The thing your daughter is doing... I don't think your reaction is a selfish one. Her behavior is impacting her negatively (deformed nails, bumpy skin, pulling out hair).
I'd be upset, too.
And I'd probably try the angry thing, too.
I guess she has to choose to stop so you have to find ways to bribe... er, I mean, encourage... her to stop on her own. Help her find another comfort object.
Don't beat yourself up so much!! Would you talk this way to your closest friend?
your post made me think about my own relationship with my mother. i used to do the hair twirling thing, and my mom took the anfry route with me. honestly, sometimes i did do it just to piss her off (one i realized it did), but i did eventually stop.
you are an awesome mom. there will be angry, annoyed, irritating times as i'm sure you know...but your kids know you love them!
on a side note: a friend of mine has a 3 yo who pulls her hair out (to baldness actually), and they found it was due to stress. maybe something's bugging her...???

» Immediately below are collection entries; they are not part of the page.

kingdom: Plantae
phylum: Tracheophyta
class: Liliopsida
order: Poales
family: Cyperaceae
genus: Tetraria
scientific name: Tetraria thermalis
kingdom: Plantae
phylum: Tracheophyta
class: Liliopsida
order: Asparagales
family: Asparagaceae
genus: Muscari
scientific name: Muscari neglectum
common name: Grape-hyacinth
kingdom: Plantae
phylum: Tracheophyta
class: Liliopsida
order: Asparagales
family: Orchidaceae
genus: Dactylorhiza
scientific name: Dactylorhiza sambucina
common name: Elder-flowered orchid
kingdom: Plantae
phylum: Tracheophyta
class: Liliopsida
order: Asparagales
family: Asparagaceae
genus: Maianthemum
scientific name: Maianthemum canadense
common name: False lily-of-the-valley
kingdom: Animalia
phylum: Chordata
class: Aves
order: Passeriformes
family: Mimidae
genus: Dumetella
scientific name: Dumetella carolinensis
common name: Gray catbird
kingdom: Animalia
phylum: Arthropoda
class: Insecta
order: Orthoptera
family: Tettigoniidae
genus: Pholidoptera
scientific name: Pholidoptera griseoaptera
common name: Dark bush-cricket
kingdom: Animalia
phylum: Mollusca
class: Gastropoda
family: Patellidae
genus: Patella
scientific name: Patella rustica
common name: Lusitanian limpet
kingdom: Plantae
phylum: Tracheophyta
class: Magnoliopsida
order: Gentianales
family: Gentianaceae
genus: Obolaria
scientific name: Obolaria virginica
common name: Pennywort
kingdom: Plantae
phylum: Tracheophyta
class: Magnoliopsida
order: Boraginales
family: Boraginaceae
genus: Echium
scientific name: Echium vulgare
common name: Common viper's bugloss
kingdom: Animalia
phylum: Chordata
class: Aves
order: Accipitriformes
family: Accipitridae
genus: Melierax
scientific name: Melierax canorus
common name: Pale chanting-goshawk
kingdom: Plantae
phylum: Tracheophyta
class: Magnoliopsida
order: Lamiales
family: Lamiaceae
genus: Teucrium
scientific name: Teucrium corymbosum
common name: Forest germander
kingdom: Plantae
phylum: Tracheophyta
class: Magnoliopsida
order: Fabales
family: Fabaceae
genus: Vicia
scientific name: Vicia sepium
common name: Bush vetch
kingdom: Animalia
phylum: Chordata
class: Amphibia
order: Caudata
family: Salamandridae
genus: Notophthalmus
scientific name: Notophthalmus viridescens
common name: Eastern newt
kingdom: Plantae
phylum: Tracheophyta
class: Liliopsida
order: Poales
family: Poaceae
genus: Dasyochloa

You could try pulling her hair back so that she cannot play with it and making her wear gloves. You could also teach her how to do something else with her hands, such as knitting. She is old enough! When I was little I used to bite my nails, and the thing that worked for me was doing other things with my hands (I was taught how to knit and now am an avid knitter) during the day and wearing gloves to bed at night. You are not a terrible mother - it's just that you are human and can't do everything you might want to acheive.